To be done →
Switch "Recorded time" to "Logged time" in the lines starting at the one containing "sample entry **12:39**" and ending at the last line of the records, keeping all other wording the same. Give back only those lines.

Extracted records →
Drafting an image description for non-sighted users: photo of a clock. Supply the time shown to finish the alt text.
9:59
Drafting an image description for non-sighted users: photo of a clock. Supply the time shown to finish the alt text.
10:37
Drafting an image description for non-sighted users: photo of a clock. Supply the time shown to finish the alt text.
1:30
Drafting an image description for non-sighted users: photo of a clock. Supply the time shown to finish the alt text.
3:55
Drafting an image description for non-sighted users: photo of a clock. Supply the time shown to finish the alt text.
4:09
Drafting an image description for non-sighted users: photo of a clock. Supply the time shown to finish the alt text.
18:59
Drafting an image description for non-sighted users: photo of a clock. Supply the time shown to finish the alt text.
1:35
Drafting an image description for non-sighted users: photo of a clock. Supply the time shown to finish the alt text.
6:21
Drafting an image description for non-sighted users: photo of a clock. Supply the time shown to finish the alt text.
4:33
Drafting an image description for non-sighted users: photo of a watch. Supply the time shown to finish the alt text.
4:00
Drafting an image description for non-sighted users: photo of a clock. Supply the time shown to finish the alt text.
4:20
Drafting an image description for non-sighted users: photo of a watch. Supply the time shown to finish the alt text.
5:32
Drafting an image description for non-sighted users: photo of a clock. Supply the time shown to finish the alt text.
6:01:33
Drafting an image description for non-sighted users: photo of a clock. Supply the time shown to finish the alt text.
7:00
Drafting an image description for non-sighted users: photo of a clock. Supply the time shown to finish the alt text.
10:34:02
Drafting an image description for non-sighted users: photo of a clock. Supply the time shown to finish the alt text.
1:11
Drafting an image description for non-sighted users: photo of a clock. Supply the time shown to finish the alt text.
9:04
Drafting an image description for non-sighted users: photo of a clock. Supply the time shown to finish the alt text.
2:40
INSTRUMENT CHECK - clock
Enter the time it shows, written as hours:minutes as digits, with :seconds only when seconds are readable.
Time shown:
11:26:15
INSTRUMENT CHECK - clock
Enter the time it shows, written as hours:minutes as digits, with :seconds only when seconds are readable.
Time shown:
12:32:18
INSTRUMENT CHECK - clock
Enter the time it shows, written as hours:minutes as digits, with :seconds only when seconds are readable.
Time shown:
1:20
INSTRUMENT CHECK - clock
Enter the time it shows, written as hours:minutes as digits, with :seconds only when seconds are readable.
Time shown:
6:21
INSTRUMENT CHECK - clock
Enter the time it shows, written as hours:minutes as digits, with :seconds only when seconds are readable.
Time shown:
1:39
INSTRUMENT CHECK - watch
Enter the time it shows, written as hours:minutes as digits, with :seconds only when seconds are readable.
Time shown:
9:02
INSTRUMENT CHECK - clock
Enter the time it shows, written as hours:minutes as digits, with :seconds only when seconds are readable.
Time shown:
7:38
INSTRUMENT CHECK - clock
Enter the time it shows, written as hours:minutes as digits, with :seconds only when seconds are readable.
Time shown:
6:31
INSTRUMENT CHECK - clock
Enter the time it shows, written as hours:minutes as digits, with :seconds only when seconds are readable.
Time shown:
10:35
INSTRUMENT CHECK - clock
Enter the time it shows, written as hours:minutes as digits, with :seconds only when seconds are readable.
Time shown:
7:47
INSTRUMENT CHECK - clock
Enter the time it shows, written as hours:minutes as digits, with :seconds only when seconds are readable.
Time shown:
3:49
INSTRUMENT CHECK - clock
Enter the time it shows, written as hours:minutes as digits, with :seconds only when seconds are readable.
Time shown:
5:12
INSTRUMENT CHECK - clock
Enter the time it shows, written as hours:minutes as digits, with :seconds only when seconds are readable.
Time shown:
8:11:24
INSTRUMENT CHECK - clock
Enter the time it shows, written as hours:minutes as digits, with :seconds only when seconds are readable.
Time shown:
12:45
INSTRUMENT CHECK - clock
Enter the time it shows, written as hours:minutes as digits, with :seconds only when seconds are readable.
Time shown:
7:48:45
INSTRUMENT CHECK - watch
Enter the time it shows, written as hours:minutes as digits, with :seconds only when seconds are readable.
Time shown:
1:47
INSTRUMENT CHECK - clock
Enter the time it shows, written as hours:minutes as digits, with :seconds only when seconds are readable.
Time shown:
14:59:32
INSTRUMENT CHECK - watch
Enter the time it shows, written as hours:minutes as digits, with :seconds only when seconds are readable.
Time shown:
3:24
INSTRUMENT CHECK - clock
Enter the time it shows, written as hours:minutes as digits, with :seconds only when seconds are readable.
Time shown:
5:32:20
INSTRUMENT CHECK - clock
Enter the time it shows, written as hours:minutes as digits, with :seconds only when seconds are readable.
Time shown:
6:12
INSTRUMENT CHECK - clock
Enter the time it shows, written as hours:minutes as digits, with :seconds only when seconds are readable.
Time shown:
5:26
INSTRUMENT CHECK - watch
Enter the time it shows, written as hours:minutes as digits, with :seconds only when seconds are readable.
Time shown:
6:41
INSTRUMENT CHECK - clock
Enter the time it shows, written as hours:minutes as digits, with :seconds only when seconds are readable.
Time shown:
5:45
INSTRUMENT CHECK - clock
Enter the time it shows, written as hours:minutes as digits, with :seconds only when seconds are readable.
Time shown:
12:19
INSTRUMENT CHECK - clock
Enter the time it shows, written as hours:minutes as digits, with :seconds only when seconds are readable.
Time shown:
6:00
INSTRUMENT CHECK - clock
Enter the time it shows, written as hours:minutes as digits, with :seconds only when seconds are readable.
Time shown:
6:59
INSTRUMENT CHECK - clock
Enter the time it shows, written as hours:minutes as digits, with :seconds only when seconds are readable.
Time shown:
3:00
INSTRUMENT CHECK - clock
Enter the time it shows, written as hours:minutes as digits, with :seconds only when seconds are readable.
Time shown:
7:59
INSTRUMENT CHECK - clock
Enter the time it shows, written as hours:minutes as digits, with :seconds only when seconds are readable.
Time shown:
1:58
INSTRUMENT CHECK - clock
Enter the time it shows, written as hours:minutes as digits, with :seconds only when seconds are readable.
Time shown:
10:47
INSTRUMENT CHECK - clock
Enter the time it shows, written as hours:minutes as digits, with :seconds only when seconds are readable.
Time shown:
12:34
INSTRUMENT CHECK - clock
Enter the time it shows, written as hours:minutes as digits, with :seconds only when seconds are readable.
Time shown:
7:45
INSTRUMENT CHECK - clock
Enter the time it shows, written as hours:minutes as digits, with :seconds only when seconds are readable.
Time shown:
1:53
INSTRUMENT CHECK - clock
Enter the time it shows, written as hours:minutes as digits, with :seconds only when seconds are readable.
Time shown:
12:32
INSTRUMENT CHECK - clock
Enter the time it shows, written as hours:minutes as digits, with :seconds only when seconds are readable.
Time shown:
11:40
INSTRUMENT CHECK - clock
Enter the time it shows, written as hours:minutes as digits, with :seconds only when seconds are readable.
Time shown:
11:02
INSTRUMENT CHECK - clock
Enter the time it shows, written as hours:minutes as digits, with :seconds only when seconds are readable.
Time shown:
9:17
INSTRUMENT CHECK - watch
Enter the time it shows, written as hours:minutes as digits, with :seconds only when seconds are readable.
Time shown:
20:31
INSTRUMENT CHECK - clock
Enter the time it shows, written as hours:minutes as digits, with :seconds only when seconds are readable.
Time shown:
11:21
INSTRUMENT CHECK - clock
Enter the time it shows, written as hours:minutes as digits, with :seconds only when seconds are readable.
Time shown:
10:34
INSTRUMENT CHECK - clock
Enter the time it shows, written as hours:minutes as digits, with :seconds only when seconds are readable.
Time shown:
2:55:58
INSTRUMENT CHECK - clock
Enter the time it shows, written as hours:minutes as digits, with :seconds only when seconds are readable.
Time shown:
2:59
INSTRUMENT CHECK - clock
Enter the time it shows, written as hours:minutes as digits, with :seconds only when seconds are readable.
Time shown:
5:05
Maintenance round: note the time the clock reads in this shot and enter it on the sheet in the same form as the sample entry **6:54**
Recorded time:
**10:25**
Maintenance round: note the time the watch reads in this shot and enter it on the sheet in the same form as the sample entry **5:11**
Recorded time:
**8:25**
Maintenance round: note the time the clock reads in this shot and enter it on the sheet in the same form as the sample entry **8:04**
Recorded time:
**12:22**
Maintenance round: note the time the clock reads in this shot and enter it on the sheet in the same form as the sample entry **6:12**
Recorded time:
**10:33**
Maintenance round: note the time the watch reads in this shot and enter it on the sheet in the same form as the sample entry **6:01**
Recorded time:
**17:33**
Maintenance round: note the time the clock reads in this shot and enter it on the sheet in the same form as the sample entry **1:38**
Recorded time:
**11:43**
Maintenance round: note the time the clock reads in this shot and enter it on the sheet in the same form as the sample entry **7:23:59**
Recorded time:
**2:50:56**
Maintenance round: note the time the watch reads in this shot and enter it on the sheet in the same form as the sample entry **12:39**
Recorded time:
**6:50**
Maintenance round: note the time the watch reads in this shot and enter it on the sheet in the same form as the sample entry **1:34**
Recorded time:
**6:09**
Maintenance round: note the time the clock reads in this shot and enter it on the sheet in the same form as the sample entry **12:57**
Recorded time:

Exercise output →
Maintenance round: note the time the watch reads in this shot and enter it on the sheet in the same form as the sample entry **12:39**
Logged time:
**6:50**
Maintenance round: note the time the watch reads in this shot and enter it on the sheet in the same form as the sample entry **1:34**
Logged time:
**6:09**
Maintenance round: note the time the clock reads in this shot and enter it on the sheet in the same form as the sample entry **12:57**
Logged time:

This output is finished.